- **REQUIRED WORK**
(A) Rewrite the portion of the telecom system transcript starting at "So, failover works" and ending at "we’re happy with.", replacing "shared IP address" with "virtual IP address".
(B) Answer these questions from the telecom system transcript:
(i) How often does the in-memory database flush data to snapshot files on disk?
(ii) Which company's work did the database come out of?
(iii) What kind of server is Glassfish described as?

The downside of it being in memory – and it’s not quite this simple but the downside of being in memory is you really, really need a UPS because when you lose the power, you’ve got now – actually, it flushes the data to snapshot files on the disk every five minutes. I think it’s configurable. But there is still a window of opportunity for you to lose your data. So at the minimum you need a UPS that is capable of keeping that server running for as long as your snapshot ends for.

We’ll talk a little bit more about that in a minute, but it’s an interesting style of working. It came out of some work that Ericsson did – MySQL Plus. But it’s a really nice database for teleco stuff. There’s a whole lot of stuff you don’t want to put in there because you have to buy so much memory and it has some limitations. But it’s really nice for this kind of work.

Glassfish is the web server, which is a Java application server. Again, I get to reuse job skills and stuff like that. The downside is this huge overkill for this application because it’s actually a really simple application in the back end. Probably didn’t need to use glassfish for it, particular because glassfish has a whole load of cluster/ failovers built in, which I just didn’t touch. In fact, I struggled to turn them off.

So, failover works like this. Either SIP servers can accept calls, each one has a “preferred” web database to talk to, to get their routing and push their CDR to. But it failover if that isn’t available. The SIP servers are Heartbeat SIPs; so it uses the next Heartbeat to decide who holds the shared IP address, which is where the SIP traffic is routed to. So the Heartbeat detects which one is available, moves the shared IP address to whoever is the primary. So we’re not talking about getting double capacity on two machines. It’s effectively a hot standby system. But that was the user requirement and that’s what we’re happy with.

- **RECORDED DATA**
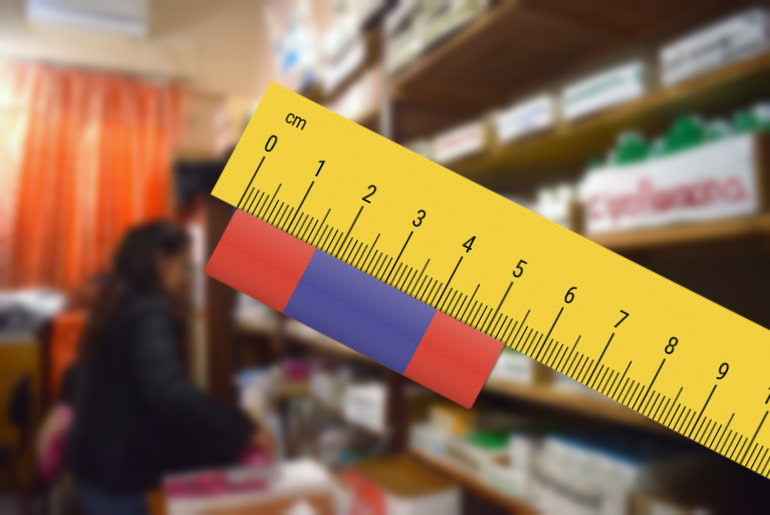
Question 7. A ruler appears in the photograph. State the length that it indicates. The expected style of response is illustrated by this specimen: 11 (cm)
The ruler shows 5.4 (cm)
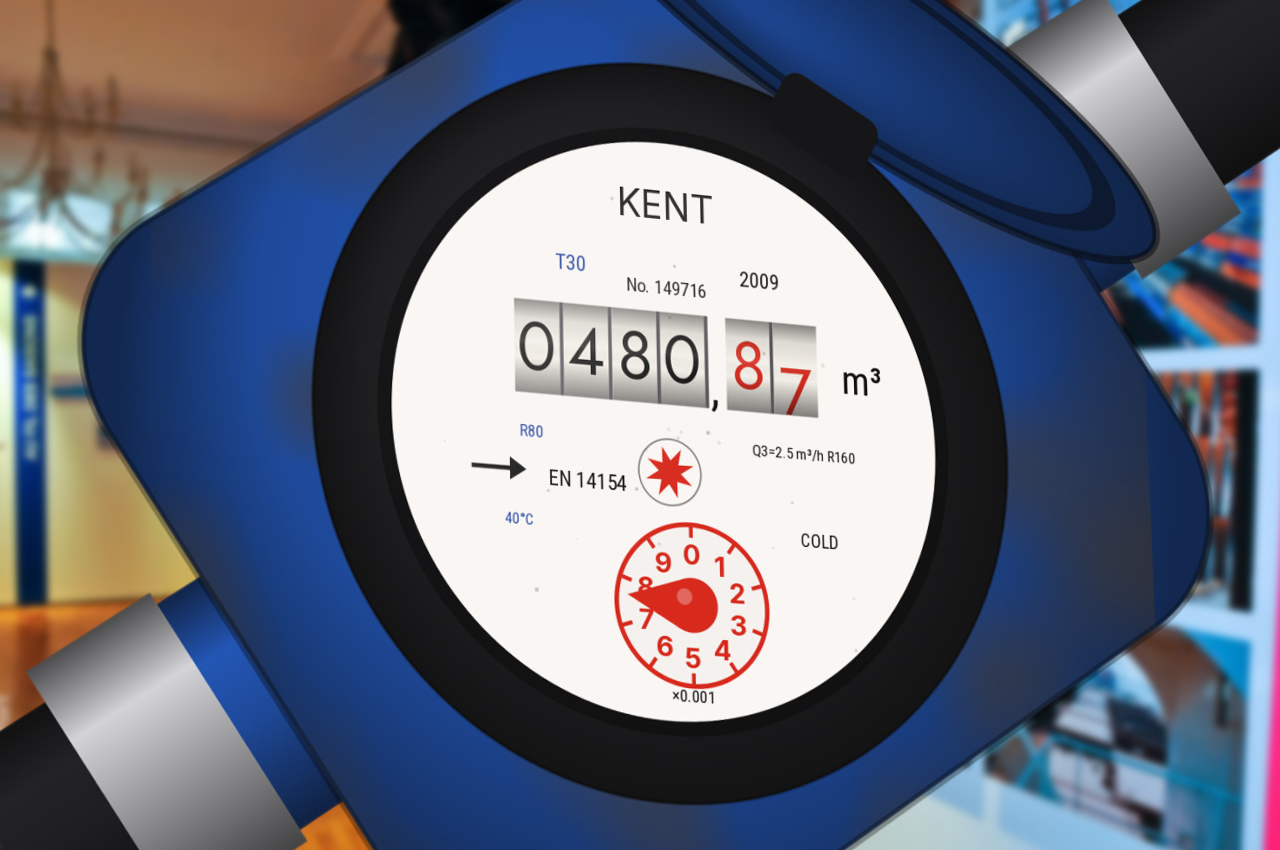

- **ACTIVITY ANSWERS**
(A)
So, failover works like this. Either SIP servers can accept calls, each one has a “preferred” web database to talk to, to get their routing and push their CDR to. But it failover if that isn’t available. The SIP servers are Heartbeat SIPs; so it uses the next Heartbeat to decide who holds the virtual IP address, which is where the SIP traffic is routed to. So the Heartbeat detects which one is available, moves the virtual IP address to whoever is the primary. So we’re not talking about getting double capacity on two machines. It’s effectively a hot standby system. But that was the user requirement and that’s what we’re happy with.

(B)
(i) Every five minutes.
(ii) Ericsson.
(iii) A Java application server.